Proper lighting is a necessity for proper plant growth. When it comes to hydroponic lighting, as with any plant, there is only a certain type of light that your plants will use. Photosynthetically Active Radiation (PAR) is light that falls in the 400nm to 700nm wavelength, which is similar to the range in which humans see.
So What’s The Difference?
The difference is that the human eye is most sensitive to light between 495 and 570 nm (yellows and greens) while a plant is most sensitive to light in the 380 to 470 nm (violets and blues) and from 620 to 700nm (reds). A hydroponics light tries to produce light in the range best suited to plants and this means hydroponics lighting that appears dimmer to you and I may not be dim at all to your plants.
How Plants React
Many different light wavelengths or colors play a part in plant growth. The red wavelengths mentioned above provide the most efficient light for photosynthesis or food while the blue wavelengths provide the plant the necessary light for vegetative growth. Without blue your plants will still grow they will just lack the vegetative cover they will need to suck up light energy for high yields. There is plenty of research into how plants react to other wavelengths (or lack of) however that goes beyond this article.

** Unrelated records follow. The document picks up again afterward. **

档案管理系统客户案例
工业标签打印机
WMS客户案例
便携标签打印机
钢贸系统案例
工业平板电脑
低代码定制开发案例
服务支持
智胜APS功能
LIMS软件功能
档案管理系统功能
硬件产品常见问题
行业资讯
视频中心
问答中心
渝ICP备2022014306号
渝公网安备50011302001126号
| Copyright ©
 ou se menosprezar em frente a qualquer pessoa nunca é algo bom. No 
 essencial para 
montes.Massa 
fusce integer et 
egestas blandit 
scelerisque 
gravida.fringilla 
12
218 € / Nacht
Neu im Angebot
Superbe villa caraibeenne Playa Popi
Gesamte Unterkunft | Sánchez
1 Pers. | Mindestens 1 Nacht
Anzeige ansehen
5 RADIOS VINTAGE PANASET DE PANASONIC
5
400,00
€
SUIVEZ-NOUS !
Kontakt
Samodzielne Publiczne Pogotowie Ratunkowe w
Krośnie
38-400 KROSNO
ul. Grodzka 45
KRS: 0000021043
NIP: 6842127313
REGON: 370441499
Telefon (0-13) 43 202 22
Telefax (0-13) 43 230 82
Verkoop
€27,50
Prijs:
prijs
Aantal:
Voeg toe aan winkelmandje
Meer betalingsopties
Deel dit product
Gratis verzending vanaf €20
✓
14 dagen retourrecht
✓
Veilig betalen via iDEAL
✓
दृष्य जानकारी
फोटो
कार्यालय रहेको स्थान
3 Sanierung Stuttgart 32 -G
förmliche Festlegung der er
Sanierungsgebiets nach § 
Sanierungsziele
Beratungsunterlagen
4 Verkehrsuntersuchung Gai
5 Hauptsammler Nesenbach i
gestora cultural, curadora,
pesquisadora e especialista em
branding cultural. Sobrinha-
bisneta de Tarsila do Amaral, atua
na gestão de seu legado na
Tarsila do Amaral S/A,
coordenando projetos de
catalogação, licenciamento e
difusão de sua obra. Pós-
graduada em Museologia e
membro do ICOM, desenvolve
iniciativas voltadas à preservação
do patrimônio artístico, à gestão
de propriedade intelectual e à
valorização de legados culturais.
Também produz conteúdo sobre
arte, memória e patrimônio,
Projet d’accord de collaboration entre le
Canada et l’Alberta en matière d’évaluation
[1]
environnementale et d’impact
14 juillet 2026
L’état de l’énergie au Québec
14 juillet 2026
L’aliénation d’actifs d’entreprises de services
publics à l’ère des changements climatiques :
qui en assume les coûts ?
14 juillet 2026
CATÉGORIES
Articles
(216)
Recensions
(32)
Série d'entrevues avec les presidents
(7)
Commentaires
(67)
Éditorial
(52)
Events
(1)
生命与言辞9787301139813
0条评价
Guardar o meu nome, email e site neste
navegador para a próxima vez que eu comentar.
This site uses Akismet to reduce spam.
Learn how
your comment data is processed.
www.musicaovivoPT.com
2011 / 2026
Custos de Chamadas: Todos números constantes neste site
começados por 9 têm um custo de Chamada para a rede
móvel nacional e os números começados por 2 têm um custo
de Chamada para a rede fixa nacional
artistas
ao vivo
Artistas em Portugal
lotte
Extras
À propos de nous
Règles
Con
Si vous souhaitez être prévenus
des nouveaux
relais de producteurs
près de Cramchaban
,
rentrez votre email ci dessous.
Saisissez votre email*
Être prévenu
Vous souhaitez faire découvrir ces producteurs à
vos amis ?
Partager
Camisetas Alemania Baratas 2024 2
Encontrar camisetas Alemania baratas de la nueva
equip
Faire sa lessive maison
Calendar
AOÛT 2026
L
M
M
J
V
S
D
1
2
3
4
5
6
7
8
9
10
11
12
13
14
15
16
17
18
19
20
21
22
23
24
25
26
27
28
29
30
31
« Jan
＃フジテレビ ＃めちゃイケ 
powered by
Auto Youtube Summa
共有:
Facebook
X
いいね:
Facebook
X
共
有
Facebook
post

Measuring Your Hydroponic Lighting
The quick and easy answer is to use a PAR sensitive light meter. The problem with this is that the cheapest meter will cost around $200 and they can easily reach $400. This is just too expensive for many hobbyist hydroponic growers so many of us will be left to using estimating.
How Much Energy Becomes Light?
The lumens and lux often provided on the packaging of many lights bulbs is pretty much useless when comparing hydroponic lights. The Wattage rating alone is also pretty useless however; if you are able to combine the wattage with the bulb efficiency you will have the first useful number. This would be the amount of light actually produced. The rest is waste given off in the form of heat.
Comparison of Bulb Types
As an example an incandescent bulb is somewhere around 7% so a 100-watt light bulb is only going to provide around 7 watts of light. High Pressure Sodium (HPS) and Metal Halide (MH) bulbs, the most common hydroponic lights, can approach 40% efficiency. This means a 100-watt HPS bulb will provide around 40 watts. That’s nearly 6 times the light of your incandescent bulb even though both examples will use the same amount of electricity.
What Spectrum or Color Is Produce?
The second piece of information is what spectrum the light is. If you took a 100-watt incandescent bulb and a 100-watt HPS bulb most likely the incandescent bulb would appear brighter. This is because much of the light from the incandescent is from the yellow and green spectrum where human eyes are sensitive.
Many of the bulb manufactures will provide you with an efficiency rating and graph or spectral analysis of their plant grow lights. Looking at the graph you should be able to see what wavelengths the bulb produces the most light in.